China's aircraft carrier accomplishes its mission - bolster Chinese pride
Trefor Moss says China's first aircraft carrier may not be combat-ready, should regional rivalries escalate, but as a symbol of national pride it has already won the battle on the home front
There's a war on (you must have noticed). It is a war on several fronts: China is fighting Japan to the east, the Philippines and Vietnam to the south, and the United States wherever you choose to look. And it's escalating.
This week, China unveiled the ultimate weapon in this war: the aircraft carrier Liaoning. It is exactly the right weapon for the kind of war that China is fighting - which is a war of words, of feelings, of gestures, and of symbols.
As China and its neighbours squabble over obscure territories such as the Diaoyu and Spratly islands, the Liaoning - which officially entered navy service on Tuesday - fired its opening salvo in this war of sentiment and self-image. Its first mission was not to destroy enemy targets, but to create an impression. It accomplished that mission beautifully, without even raising anchor.
The ship's commissioning was like a graduation ceremony, only it was the Chinese nation as a whole that was graduating, attaining membership of the world's most exclusive military club. There is no symbol of military power more potent than an aircraft carrier, and now China has one, for the first time. Let the trumpets of nationalism sound.
But there's a big drawback. A phoney war is the only sort that the Liaoning is any good for. In a real shooting war, it would be mincemeat.
China's leaders are, of course, well aware of this. When they bought the carrier, a rusty relic of the Soviet war machine, from Ukraine in the 1990s, they initially planned, or so they said, to turn the ship into a floating casino. Instead, they opted for a different sort of gamble, and set about turning the ship once more into a functioning military vessel.
But it was always going to be a ship with severe limitations. The now-renamed Liaoning is like an iPhone without any apps: it's nothing more than a dumb platform. It needs aircraft, and pilots who can fly them (it currently has neither). It needs a dedicated flotilla of support ships that can defend it (same story). It needs crewmen who understand the complexities of carrier operations (not something you can pilfer from the Pentagon mainframe). All these essential working parts will take a long time to develop and integrate into a fully operational machine.
For now, the Liaoning is a lot like the old banger you buy your teenager when he's learning to drive. China's sailors will use it to master all the basic manoeuvres; if they put a few scratches on it and grind a few gears, no one will mind. Several years from now, when they have passed their driving test, Beijing will give them something newer and shinier - indeed, some analysts think that work has already started on the construction of China's first indigenous aircraft carriers.

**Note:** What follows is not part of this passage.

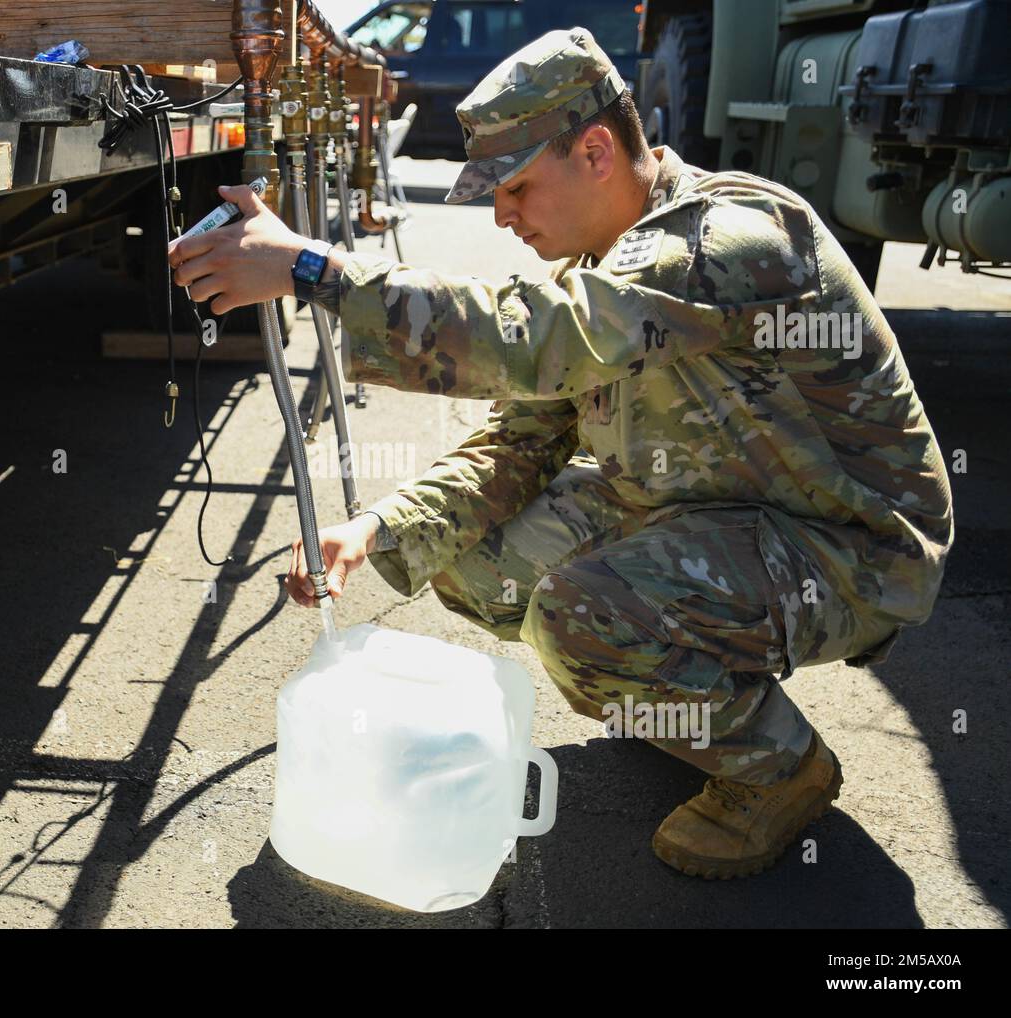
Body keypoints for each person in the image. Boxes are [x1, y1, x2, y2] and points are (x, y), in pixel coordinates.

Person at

This is all in the future. For China's neighbours, the arrival of the Liaoning is hardly anything to start panicking about. All the Chinese navy did this week was to play the opening gambit in a very long game: 20 years from now, it still may not have an aircraft carrier that it would feel confident about sending into battle. After all, the last thing you want is for your flag-bearer, your symbol of national power, to be sunk by a lesser opponent - especially, dare I say it, in an avoidable skirmish over some tiny, uninhabited islands.
However, the Liaoning puts China's rivals on notice. Confronting China is only going to get tougher, and the possible repercussions of provoking Beijing more and more serious. Faced with the diminishing returns of resistance to Chinese pressure, it may even occur to some rivals just to let China have those obscure little islands, and be done with it.
But let's not forget that in China's war of pride and possession, the home front is far more important than the scattered territories that are causing all the fuss. The Liaoning may not as yet be carrying any aeroplanes, but it certainly carries the ambitions of a huge cross-section of Chinese society - those people who feel sore about China's previous loss of status, and who now feel energised by its reclamation of power.
This is a ship that makes them feel good about themselves, and about China's place in the world. Best of all, from Beijing's perspective, it makes them feel reassured about the Communist Party's stewardship of the nation. Everyone knows that these are unsettled times in the closed caucus of Chinese government. Times could get a lot tougher, too, as the economy undergoes a wrenching structural shift to a lower-growth model that could fuel resentment among millions of have-nots. Feel-good tokens like the Liaoning are therefore more critical than ever.
In the end, that is the Liaoning's primary objective: not to make other countries feel scared; but to make Chinese people feel proud.